Bloomberg

Walmart (WMT - Get Report) said Wednesday it was raising the minimum age to purchase tobacco products in its stores, including e-cigarettes, to 21 as of July 1.

The Bentonville, Arkansas-based retail giant said the change will cover Walmart and Sam's Club stores across the U.S. Walmart also is in the process of discontinuing the sale of fruit-and dessert-flavored electronic nicotine delivery systems.

John Scudder, Walmart's U.S. chief compliance and ethics officer, said in statement on the company's website that "we received a letter from the U.S. Food and Drug Administration about the policies we have in place to prevent the sale of tobacco and electronic nicotine delivery systems to anyone under age."

"While we have implemented a robust compliance program," Scudder said, "we are not satisfied with falling short of our company-wide goal of 100% compliance.
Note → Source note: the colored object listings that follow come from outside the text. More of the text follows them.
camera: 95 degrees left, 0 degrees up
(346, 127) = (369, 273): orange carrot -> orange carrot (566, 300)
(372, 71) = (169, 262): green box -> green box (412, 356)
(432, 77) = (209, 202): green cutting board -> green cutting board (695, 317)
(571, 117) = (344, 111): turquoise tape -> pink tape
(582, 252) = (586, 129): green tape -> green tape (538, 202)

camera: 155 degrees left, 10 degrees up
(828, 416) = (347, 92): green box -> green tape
Even a single sale to a minor is one too many, and we take seriously our responsibilities in this regard."

In a letter to the FDA., Scudder said Walmart routinely monitors its age-verification controls by using a third party to execute its secret-shopper program. He said the company planned to conduct about 8,000 secret-shopper visits. He also said Walmart was strengthening its disciplinary action for failed secret-shopper checks.
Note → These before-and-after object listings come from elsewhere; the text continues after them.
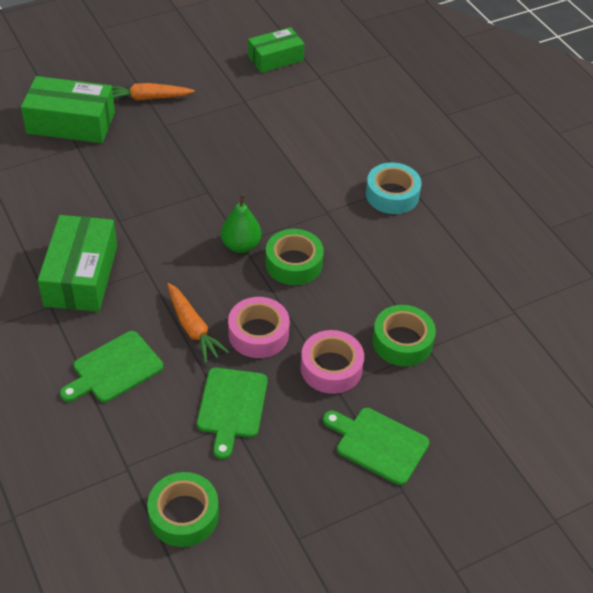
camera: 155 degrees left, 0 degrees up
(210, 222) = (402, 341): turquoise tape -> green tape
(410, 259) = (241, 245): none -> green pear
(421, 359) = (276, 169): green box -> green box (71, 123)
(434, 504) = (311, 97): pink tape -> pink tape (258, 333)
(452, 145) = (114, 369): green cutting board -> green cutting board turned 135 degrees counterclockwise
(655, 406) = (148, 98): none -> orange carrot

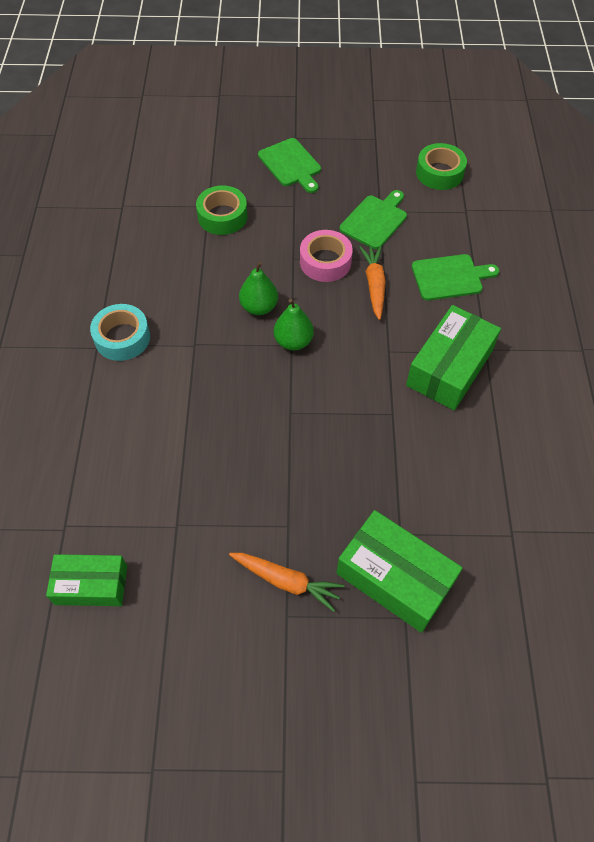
camera: 150 degrees left, 10 degrees up
(294, 263) = (259, 307): green tape -> green pear
(331, 368) = (287, 218): pink tape -> none

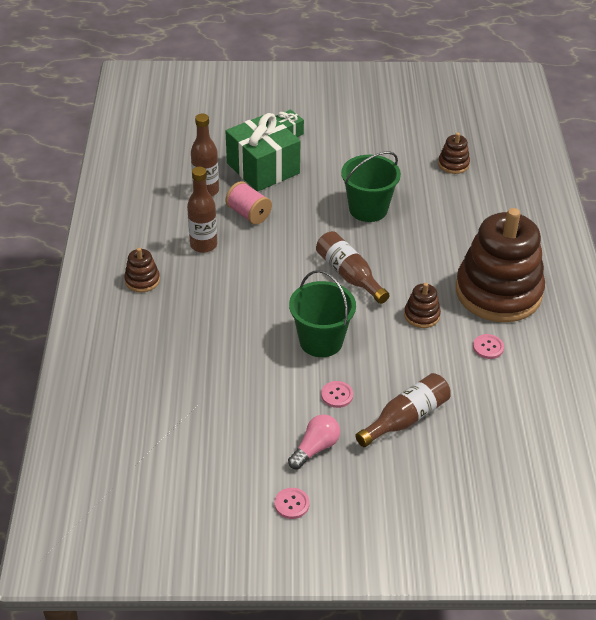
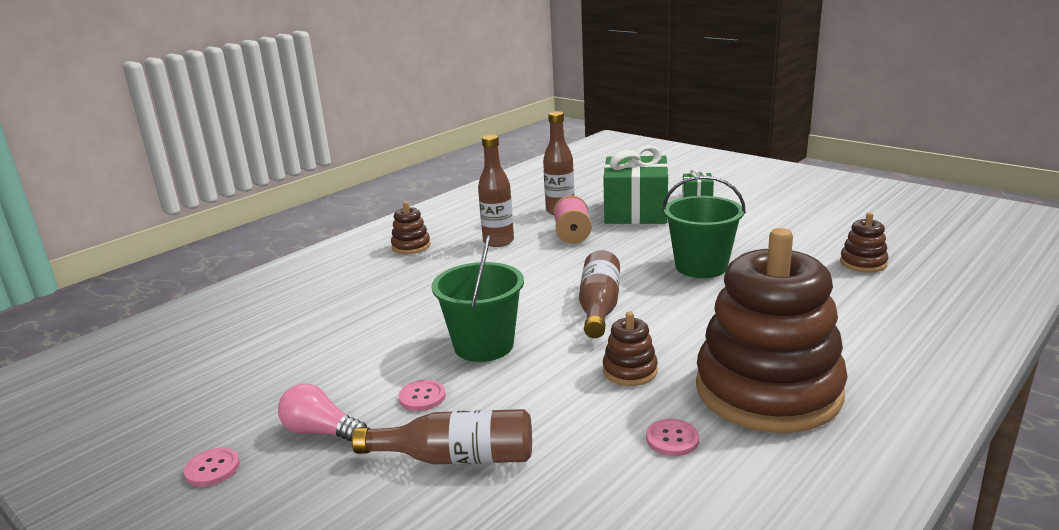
camera: 45 degrees right, 20 degrees down
(315, 448) = (321, 432): pink light bulb -> pink light bulb turned 150 degrees counterclockwise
Walgreens Boots Alliance  (WBA - Get Report) and Rite Aid (RAD - Get Report) both announced last month that they would raise the minimum age required for customers to buy tobacco products in their stores to 21 beginning Sept. 1.

Tobacco companies were trading lower Wednesdy. Shares of Altria Group (MO - Get Report) were off 1% to $52.38, British American Tobacco (BTI)  fell 1% to $37.09, and Phillip Morris (PM - Get Report) slipped nearly 1% to $83.71.

As of May 1, 12 states - Arkansas, California, Delaware, Illinois, New Jersey, Massachusetts, Oregon, Hawaii, Maine, Utah, Washington and Virginia - have raised the tobacco sale age to 21, along with at least 450 localities, according to the Campaign for Tobacco-Free Kids.

The Centers for Disease Control said on its website that tobacco use starts and become established primarily during adolescence, with nearly nine out of 10 cigarette smokers first trying cigarette smoking by age 18, and 98% of smokers first trying smoking by age 26.